When have three days  in the high mountains of the Pyrenees meant so little for a tour de France winner? Thanks to headwinds in the first day and the two long flat finishes after big Andorre and Tourmalet climbs,  we’ve yet to see an attack from any contender hoping to upset the Astana juggernaut. A short, futile dig by Evans, a minor acceleration from Schleck and nothing from Carlos Sastre.

One has to question the layout of the stages when the flat finishes discourage aggressive racing. While the breakaways have been exciting, the GC battle in the Pyrenees has largely been a yawn. A boxing match with no punches thrown. WIthout the daily soap opera of the Armstrong and Contador battle, the race would lack lack drama. All talk is of the Alps in the third week. A surprise given the role and reputation of the Pyrenees for deciding tours.

Today’s 160km stage to Tarbes  was another dream-come true for a French rider. Pierrick Fedrigo (Bouygues Telecom) won in the last 50 meters, beating his day-long breakaway companion Franco Pellizotti (Liquigas). It appeared Pellizotti had the upper hand, forcing Fedrigo to lead out the sprint, but the French rider still had enough gas in the tank to beat him. A joyous team manager Jean-Rénè Bernaudeau kissed Fedrigo before he even got off his bike. Note to Jean-Rene: No smooches when a man is doubled over his top tube in exhaustion.

It was a hot and beautiful day in the Pyrenees. As scripted, a break of two went early (Fedrigo and Pellizotti, then a larger break and the day was spent watching Astana play tour guide for the peloton, guiding them up and down, pointing out photo opportunities and keeping the tempo steady. Rinaldo Nocentini (AG2R) was happy to keep his yellow jersey. Lance Armstrong has gotten through these mountains without out ever going into the red zone–which favors him over Contador.
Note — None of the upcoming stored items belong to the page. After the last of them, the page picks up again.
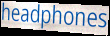
headphones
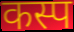
कस्प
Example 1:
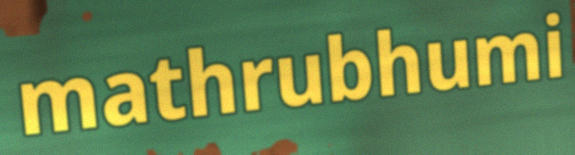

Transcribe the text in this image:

mathrubhumi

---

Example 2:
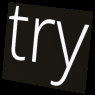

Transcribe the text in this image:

try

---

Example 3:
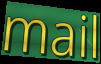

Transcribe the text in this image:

mail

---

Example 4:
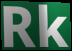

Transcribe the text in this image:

Rk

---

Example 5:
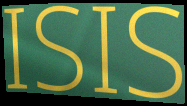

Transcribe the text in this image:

ISIS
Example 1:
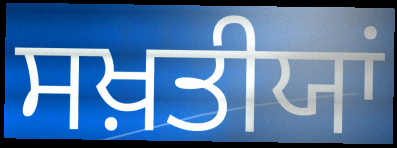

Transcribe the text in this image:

ਸਖ਼ਤੀਯਾਂ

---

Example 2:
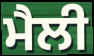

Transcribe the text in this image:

ਮੈਲੀ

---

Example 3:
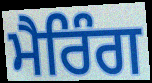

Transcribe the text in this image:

ਮੈਰਿੰਗ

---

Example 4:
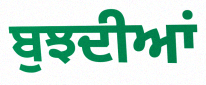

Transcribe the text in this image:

ਬੁਝਦੀਆਂ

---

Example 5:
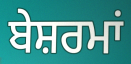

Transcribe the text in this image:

ਬੇਸ਼ਰਮਾਂ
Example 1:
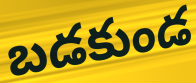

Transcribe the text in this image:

బడకుండ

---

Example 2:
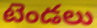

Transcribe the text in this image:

టెండలు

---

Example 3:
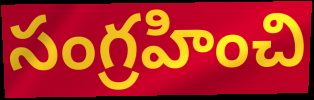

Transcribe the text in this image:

సంగ్రహించి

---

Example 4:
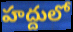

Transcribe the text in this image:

For the Texan, the harder the Tour, the tougher the recovery and then age becomes a deciding factor. A relatively easy ride until the Alps limited Contador’s chances to distance his team-mate. All bets will be settled on Ventoux and Lance has plenty of time to rest. Meanwhile, the psychological pressure builds — and that is a battle Armstrong will always win over Contador. The Spaniard may be the best in the mountains but Lance is stronger when it comes to the mental stress. The Alps will be an Astana slugfest.

And so we bide Adieu to the beautiful and daunting mountains of the Pyrenees, knowing that they have settled nothing. Only whet the appetite.